+++ Source material
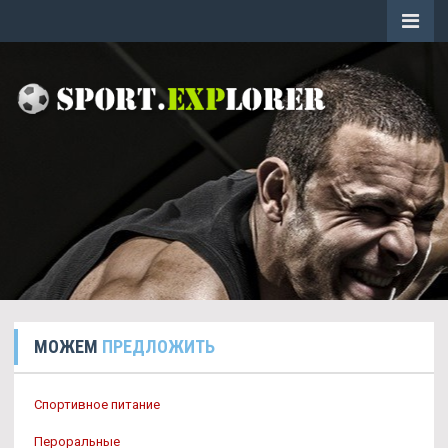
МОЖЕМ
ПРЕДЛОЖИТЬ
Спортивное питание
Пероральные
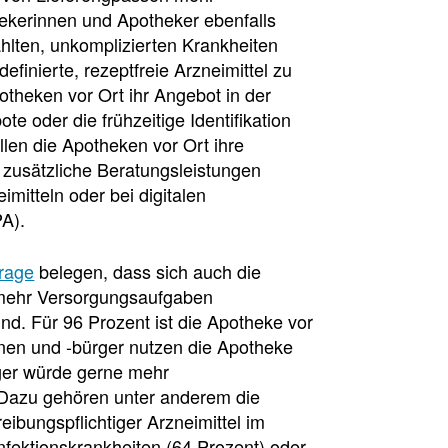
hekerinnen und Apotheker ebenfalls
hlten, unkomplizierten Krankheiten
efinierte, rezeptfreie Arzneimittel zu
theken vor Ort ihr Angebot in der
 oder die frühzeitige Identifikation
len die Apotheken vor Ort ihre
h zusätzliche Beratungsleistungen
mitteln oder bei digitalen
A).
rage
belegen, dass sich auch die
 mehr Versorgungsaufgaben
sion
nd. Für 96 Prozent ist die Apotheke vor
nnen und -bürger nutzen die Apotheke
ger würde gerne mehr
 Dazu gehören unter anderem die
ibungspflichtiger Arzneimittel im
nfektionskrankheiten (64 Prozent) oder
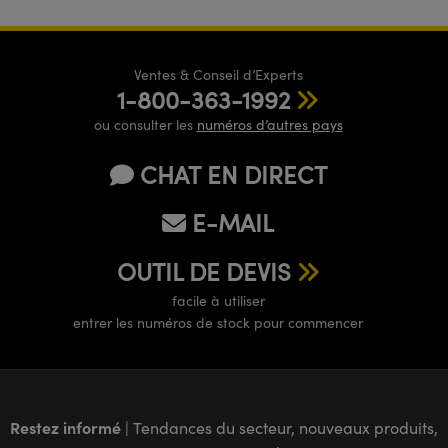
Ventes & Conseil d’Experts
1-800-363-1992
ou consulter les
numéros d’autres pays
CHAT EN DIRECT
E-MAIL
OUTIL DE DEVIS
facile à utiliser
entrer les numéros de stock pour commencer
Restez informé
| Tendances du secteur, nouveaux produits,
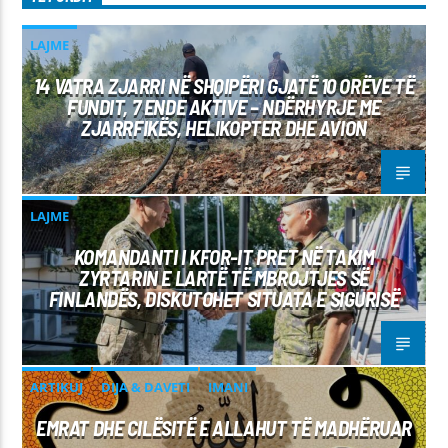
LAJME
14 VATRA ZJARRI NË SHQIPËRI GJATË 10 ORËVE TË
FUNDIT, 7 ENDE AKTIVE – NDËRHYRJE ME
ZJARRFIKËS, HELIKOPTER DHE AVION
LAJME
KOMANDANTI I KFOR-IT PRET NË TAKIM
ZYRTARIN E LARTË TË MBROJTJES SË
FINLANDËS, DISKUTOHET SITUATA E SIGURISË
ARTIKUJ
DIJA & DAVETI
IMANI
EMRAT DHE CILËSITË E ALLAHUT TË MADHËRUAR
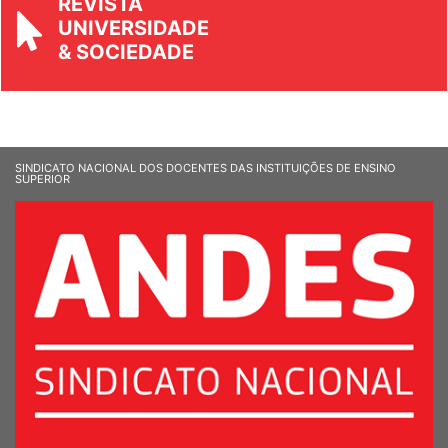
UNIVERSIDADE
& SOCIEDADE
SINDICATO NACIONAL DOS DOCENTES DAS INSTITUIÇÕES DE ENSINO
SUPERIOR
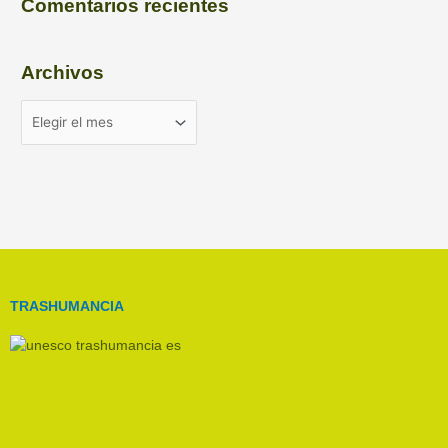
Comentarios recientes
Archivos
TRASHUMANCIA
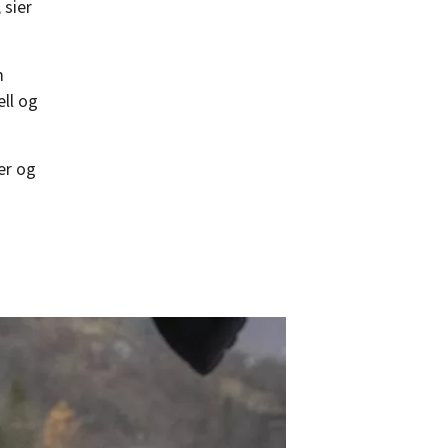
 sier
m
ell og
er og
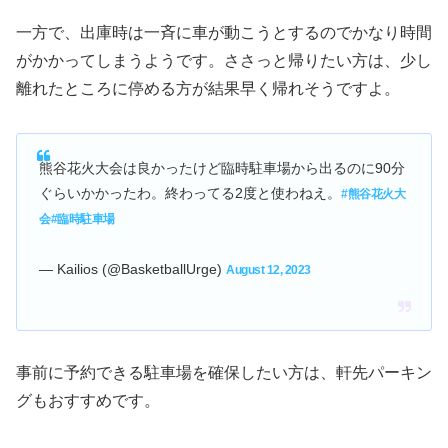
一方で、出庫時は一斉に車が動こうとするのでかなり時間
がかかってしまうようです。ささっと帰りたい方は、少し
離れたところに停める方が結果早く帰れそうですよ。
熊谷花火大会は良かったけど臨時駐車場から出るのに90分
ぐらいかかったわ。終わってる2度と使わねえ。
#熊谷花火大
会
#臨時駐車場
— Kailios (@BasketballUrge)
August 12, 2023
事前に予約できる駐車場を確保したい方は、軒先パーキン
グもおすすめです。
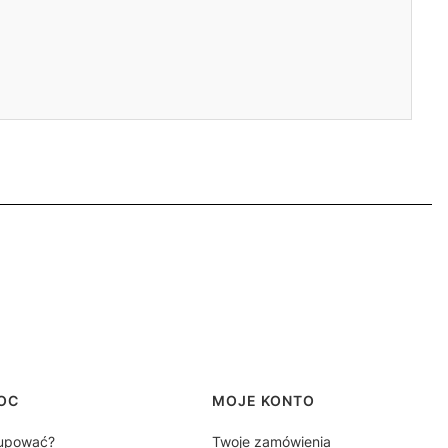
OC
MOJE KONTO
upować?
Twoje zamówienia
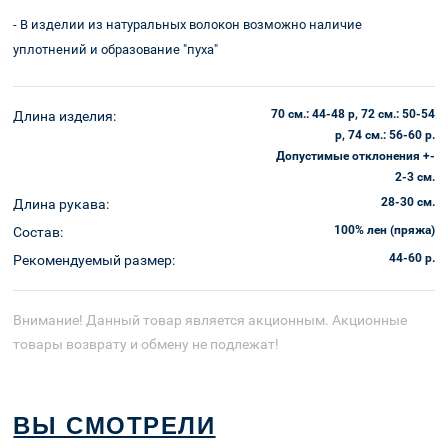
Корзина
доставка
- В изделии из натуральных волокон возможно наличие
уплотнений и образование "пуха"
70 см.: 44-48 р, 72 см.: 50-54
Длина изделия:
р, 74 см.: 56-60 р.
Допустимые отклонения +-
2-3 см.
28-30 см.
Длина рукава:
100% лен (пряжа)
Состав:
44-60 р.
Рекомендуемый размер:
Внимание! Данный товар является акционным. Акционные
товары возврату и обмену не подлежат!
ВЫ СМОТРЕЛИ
++++++
+++ Source material
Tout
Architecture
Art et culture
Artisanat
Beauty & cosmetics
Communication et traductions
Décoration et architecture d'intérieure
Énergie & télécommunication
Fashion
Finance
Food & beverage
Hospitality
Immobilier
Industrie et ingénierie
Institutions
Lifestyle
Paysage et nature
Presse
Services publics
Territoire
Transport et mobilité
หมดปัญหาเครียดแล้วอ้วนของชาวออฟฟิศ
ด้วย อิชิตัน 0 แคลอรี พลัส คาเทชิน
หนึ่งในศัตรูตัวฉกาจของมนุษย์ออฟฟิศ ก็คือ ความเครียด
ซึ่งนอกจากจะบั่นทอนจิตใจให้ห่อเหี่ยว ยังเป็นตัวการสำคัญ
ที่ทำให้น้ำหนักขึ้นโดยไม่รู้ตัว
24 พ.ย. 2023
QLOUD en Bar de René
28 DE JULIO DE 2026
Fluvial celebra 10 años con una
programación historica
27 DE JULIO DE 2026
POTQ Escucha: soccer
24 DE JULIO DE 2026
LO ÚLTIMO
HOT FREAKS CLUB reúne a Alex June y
++++++
Exercise –
Your reply must consist of a number alone: the count of lines in the listing that contain the string "JULIO".

Exercise answer –
3